Still, Moderna isn't about to give up on intismeran autogene, which until recently was known by the lab code mRNA-4157. On Thursday the group highlighted the recent start of a phase 2 study in high-risk non-muscle invasive bladder cancer, in addition to ongoing adjuvant trials in melanoma, NSCLC, muscle-invasive bladder and kidney cancers.

Focusing neoantigen therapies on early stages of disease makes sense given that these feature relatively low tumour burden. Moderna's key rival, BioNTech, recently found this out when its personalised neoantigen project autogene cevumeran failed in first-line metastatic melanoma. However, BioNTech isn't studying autogene cevumeran in non-muscle invasive bladder cancer.

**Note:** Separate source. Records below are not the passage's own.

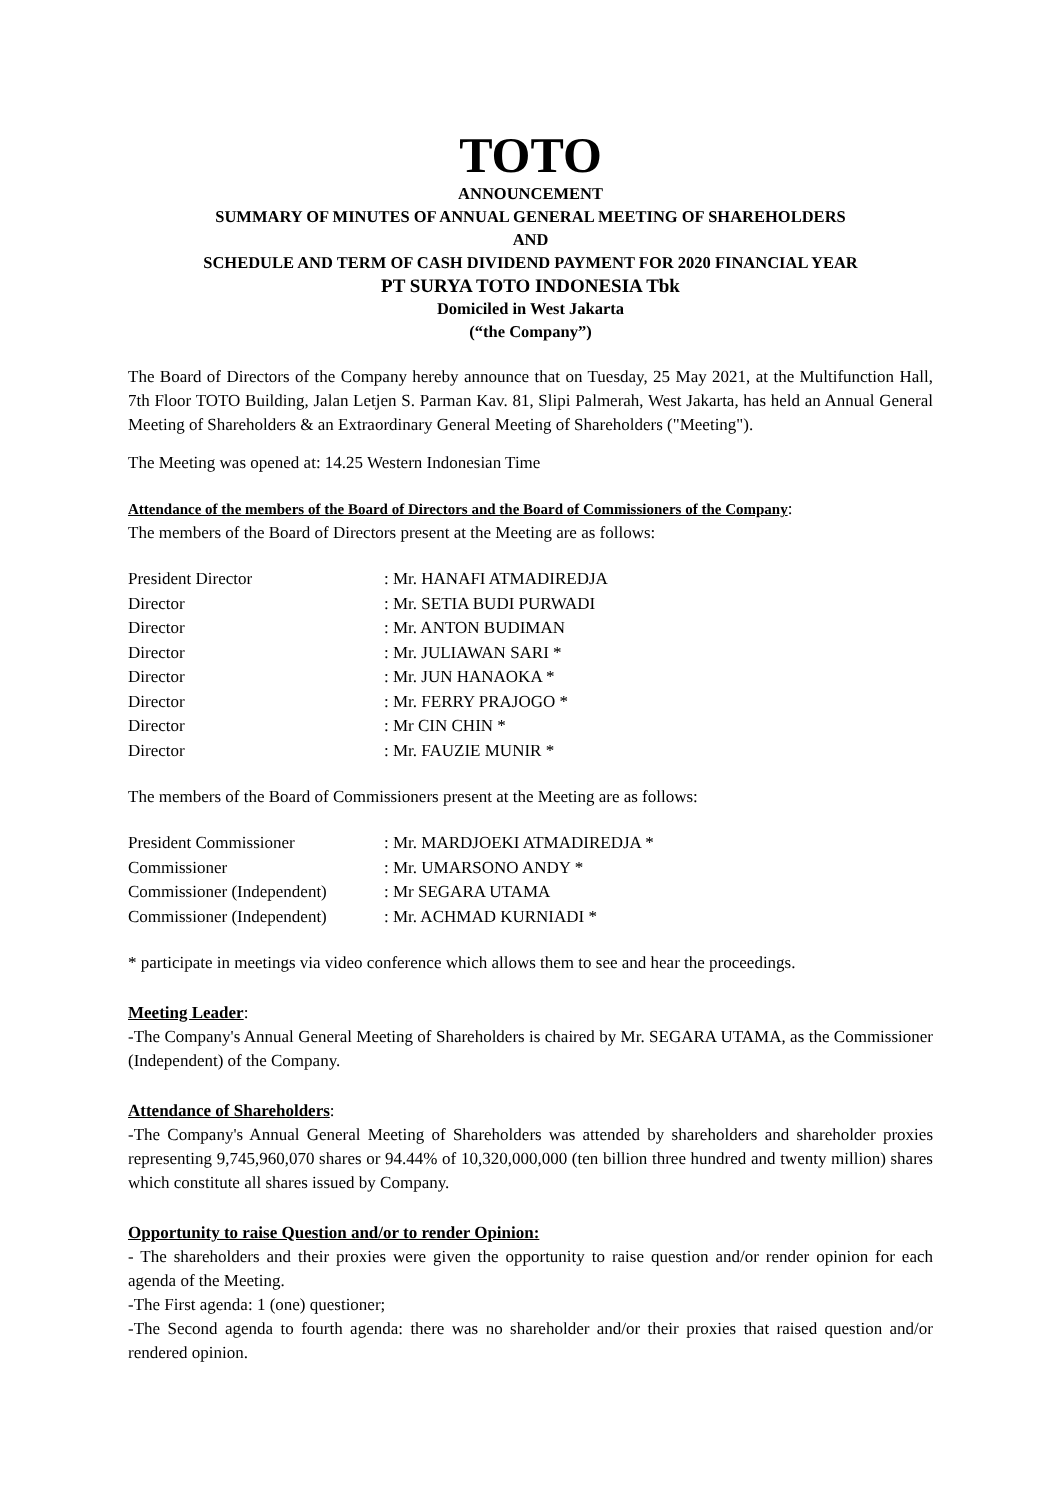TOTO
ANNOUNCEMENT
SUMMARY OF MINUTES OF ANNUAL GENERAL MEETING OF SHAREHOLDERS
AND
SCHEDULE AND TERM OF CASH DIVIDEND PAYMENT FOR 2020 FINANCIAL YEAR
PT SURYA TOTO INDONESIA Tbk
Domiciled in West Jakarta
(“the Company”)
The Board of Directors of the Company hereby announce that on Tuesday, 25 May 2021, at the Multifunction Hall, 7th Floor TOTO Building, Jalan Letjen S. Parman Kav. 81, Slipi Palmerah, West Jakarta, has held an Annual General Meeting of Shareholders & an Extraordinary General Meeting of Shareholders ("Meeting").
The Meeting was opened at: 14.25 Western Indonesian Time
Attendance of the members of the Board of Directors and the Board of Commissioners of the Company:
The members of the Board of Directors present at the Meeting are as follows:
| President Director | : Mr. HANAFI ATMADIREDJA |
| Director | : Mr. SETIA BUDI PURWADI |
| Director | : Mr. ANTON BUDIMAN |
| Director | : Mr. JULIAWAN SARI * |
| Director | : Mr. JUN HANAOKA * |
| Director | : Mr. FERRY PRAJOGO * |
| Director | : Mr CIN CHIN * |
| Director | : Mr. FAUZIE MUNIR * |
The members of the Board of Commissioners present at the Meeting are as follows:
| President Commissioner | : Mr. MARDJOEKI ATMADIREDJA * |
| Commissioner | : Mr. UMARSONO ANDY * |
| Commissioner (Independent) | : Mr SEGARA UTAMA |
| Commissioner (Independent) | : Mr. ACHMAD KURNIADI * |
* participate in meetings via video conference which allows them to see and hear the proceedings.
Meeting Leader:
-The Company's Annual General Meeting of Shareholders is chaired by Mr. SEGARA UTAMA, as the Commissioner (Independent) of the Company.
Attendance of Shareholders:
-The Company's Annual General Meeting of Shareholders was attended by shareholders and shareholder proxies representing 9,745,960,070 shares or 94.44% of 10,320,000,000 (ten billion three hundred and twenty million) shares which constitute all shares issued by Company.
Opportunity to raise Question and/or to render Opinion:
- The shareholders and their proxies were given the opportunity to raise question and/or render opinion for each agenda of the Meeting.
-The First agenda: 1 (one) questioner;
-The Second agenda to fourth agenda: there was no shareholder and/or their proxies that raised question and/or rendered opinion.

Moderna’s first-quarter oncology highlights

Source: OncologyPipeline.

The two other oncology projects highlighted by Moderna are mRNA-4106, which encodes undisclosed shared tumour antigens, and mRNA-4203, which encodes PRAME.

The former has dosed its first patient in a phase 1 study investigating it alone or in combination with checkpoint blockade, while the latter's phase 1 is up on clinicaltrials.gov, but has yet to begin. mRNA-4203 is the result of Moderna's 2023 tie-up with Immatics, and is designed to boost the activity of Immatics' PRAME-directed engineered T-cell receptor therapy IMA203.

Moderna now needs multiple successes to stem an evaporation of investor confidence that has seen its stock fall 35% so far this year, and its cost-cutting plan continues. Both it and BioNTech are way off the highs of their Covid heyday, but BioNTech is now valued at over double Moderna's $10bn market cap.